= EXERCISE DETAILS =
Copy the data that follows exactly as it is, excluding all pictures.
········
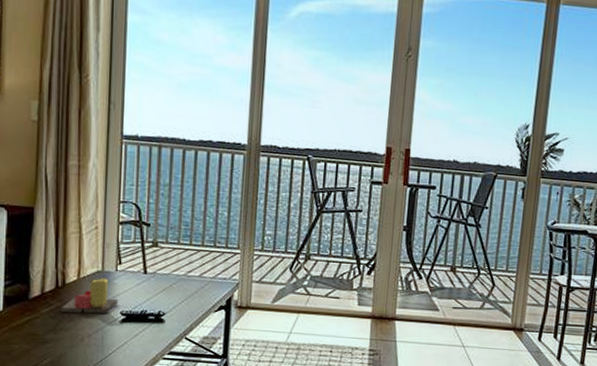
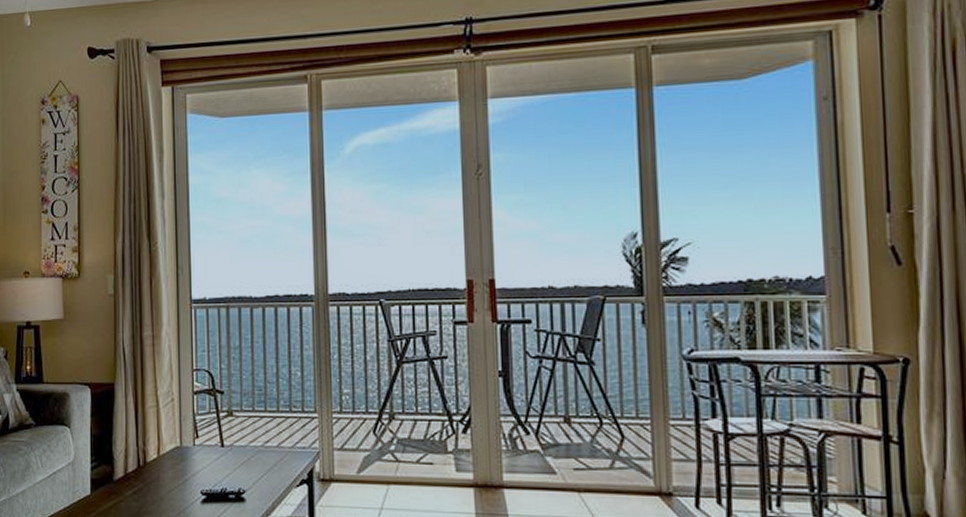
candle: present [61,278,118,314] -> none [144,454,197,495]

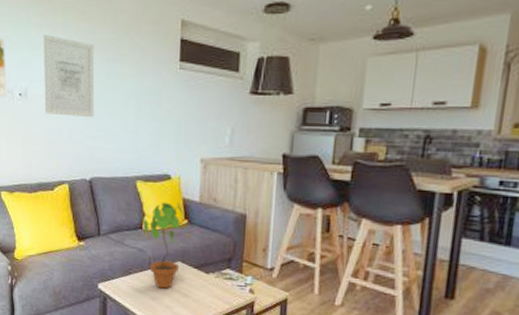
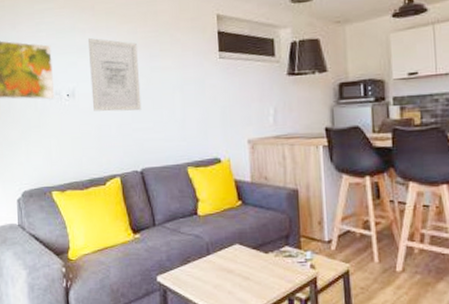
potted plant: present [143,201,184,289] -> none [197,184,238,274]

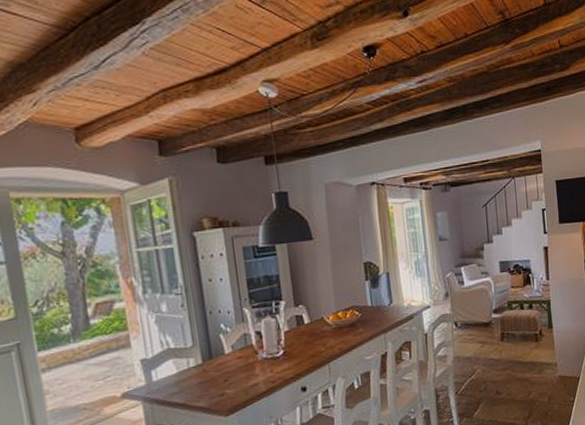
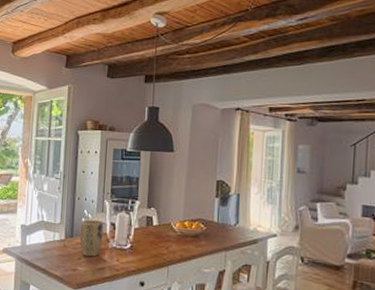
plant pot: none [218,332,250,376] -> present [79,219,104,257]

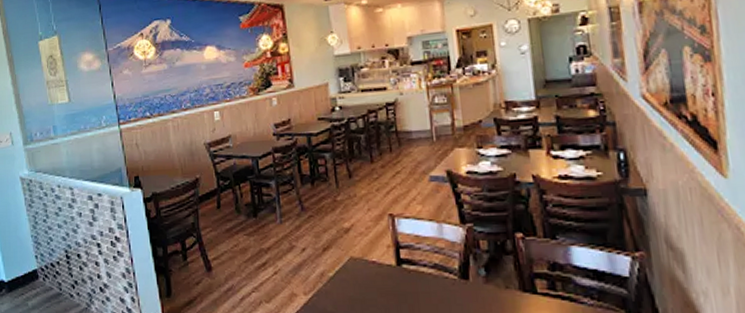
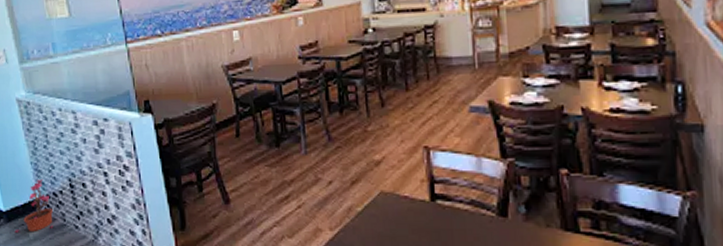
potted plant: none [15,251,50,302] -> present [14,179,54,232]

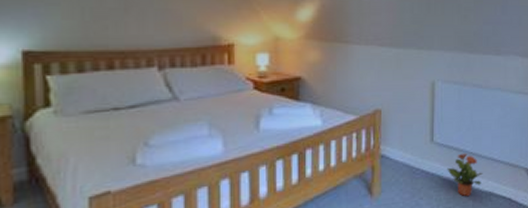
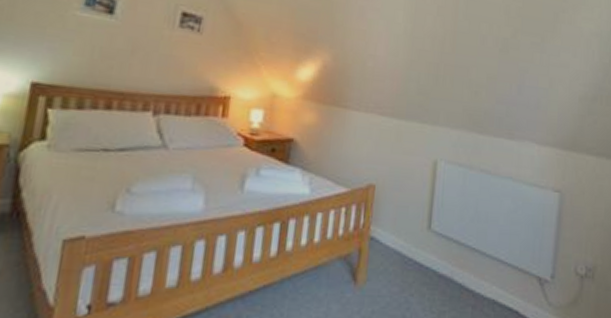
potted plant: present [447,152,483,197] -> none [444,247,486,302]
········
= RESULT OF THE EXERCISE =
candle: present [61,278,118,314] -> none [144,454,197,495]

potted plant: present [143,201,184,289] -> none [197,184,238,274]

plant pot: none [218,332,250,376] -> present [79,219,104,257]

potted plant: none [15,251,50,302] -> present [14,179,54,232]

potted plant: present [447,152,483,197] -> none [444,247,486,302]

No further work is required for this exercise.